Everyone experiences anxiety from time to time, including children. In healthy doses, anxiety is a normal part of growing up and adapting to an ever-changing environment. A child may experience bouts of anxiety lasting a few days or even a few weeks in response to a particularly stressful situation such as an upcoming exam, public speaking event, transfer to a different school or town, or important sporting event. If, however, your child is experiencing symptoms of anxiety regularly to the point where their anxiety interferes with his or her eating or sleeping patterns, disposition, school attendance, daily activities and enjoyment of life, you should talk to a psychologist as they may have a disorder. Check out our article on childhood anxiety disorders here.

What Can You Do To Help With Your Child’s Anxiety?

It is important to seek medical treatment if your child is displaying many of the symptoms listed above, as the doctor can perform tests to determine a diagnosis, and then provide your child with any necessary medication or therapy resources he or she may need to move past the symptoms caused by their disorder. However, there are things you can do to try to lessen your child’s worrying, including:

  1. Don’t quickly dismiss your child’s thoughts and worries, take the time to hear them out, and let your child know their worries can be faced. It is important your child feels they can express their anxieties to you or another trusted adult, keeping them inside will only lead to more mental and emotional turmoil.


  1. Listen and empathize, but don’t provide too much reassurance or enable your child’s worrying, but instead support and encourage your child to face the situation they are concerned about to show them things will be okay.


  1. Don’t enable your child’s anxieties by letting them avoid the things they are worried about such as school, a sport, a family get together or a test. Letting your child’s anxiety rule what he or she does or doesn’t do in life won’t get them further.

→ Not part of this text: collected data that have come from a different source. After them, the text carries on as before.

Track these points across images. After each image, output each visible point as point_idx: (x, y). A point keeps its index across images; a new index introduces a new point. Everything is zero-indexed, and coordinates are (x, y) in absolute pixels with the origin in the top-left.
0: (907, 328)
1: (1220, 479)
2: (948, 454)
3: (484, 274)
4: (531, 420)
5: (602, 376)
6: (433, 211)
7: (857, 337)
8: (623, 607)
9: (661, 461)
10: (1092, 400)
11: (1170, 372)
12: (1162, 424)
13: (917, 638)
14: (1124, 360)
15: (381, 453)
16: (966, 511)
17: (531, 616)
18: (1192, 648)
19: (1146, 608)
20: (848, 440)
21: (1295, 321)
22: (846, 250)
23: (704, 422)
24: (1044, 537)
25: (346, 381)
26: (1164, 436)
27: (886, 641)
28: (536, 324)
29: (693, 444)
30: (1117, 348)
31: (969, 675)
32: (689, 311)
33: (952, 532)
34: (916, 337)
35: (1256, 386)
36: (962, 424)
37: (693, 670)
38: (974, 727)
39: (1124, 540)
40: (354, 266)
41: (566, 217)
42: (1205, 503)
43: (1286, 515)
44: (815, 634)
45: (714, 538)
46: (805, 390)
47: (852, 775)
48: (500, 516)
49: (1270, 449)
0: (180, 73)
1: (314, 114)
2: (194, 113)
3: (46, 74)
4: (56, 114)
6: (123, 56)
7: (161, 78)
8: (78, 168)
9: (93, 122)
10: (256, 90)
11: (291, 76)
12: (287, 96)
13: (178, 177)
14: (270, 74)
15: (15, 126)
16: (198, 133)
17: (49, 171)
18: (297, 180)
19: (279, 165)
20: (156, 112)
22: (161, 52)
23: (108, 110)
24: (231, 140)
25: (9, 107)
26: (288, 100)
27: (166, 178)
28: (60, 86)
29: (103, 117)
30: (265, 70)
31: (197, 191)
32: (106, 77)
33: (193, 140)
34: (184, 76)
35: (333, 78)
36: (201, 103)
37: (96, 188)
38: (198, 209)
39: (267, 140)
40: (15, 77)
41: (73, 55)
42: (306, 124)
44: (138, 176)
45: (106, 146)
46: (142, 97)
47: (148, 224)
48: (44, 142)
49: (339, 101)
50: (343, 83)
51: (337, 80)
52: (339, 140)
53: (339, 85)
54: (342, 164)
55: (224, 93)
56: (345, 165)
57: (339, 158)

  1. Check on the anxiety levels of the authority figures in your home. Do you or your partner excessively worry? Often times adults unknowingly model behaviours that children pick up on and emulate.


  1. Show your child it is okay to be imperfect and help the learn they can’t always make the best decision, get the best grade, win the competition. Sometimes they will make mistakes, and they need to come to terms with that. Perfectionism goes hand in hand with high levels of anxiety. This can be a good combination for achieving goals but can be very hard on a person over time.


  1. Face your own fears and learn to curb your own worries to provide a positive role model for your child about overcoming worry.


  1. Reward your child’s positive thinking and fear-facing behaviors with small things like stickers for their collection to help encourage them to continue this behavior.
  2. Help your child learn deep breathing techniques, yoga or mediation to help them decompress and clear their minds when they are especially worried.


  1. Encourage your child to take up an “outlet hobby” such as painting or sculpture, coloring or writing. It provides your child with an outlet to purge some of their negative thoughts and worries. Writing can be especially helpful, keeping a journal or diary can help your child get his or her worries out of their system.


  1. Teach your child to focus on the positives. Often over-worriers are constantly berating themselves, being their “own worst enemy”. This thought process is not only exhausting, but also damaging to the child’s self-concept. They will continually struggle with confidence until they learn to be easier on, and kinder to themselves.


  1. Develop a steadfast bedtime routine with your child. This will help them get better at sleeping and turning off their minds.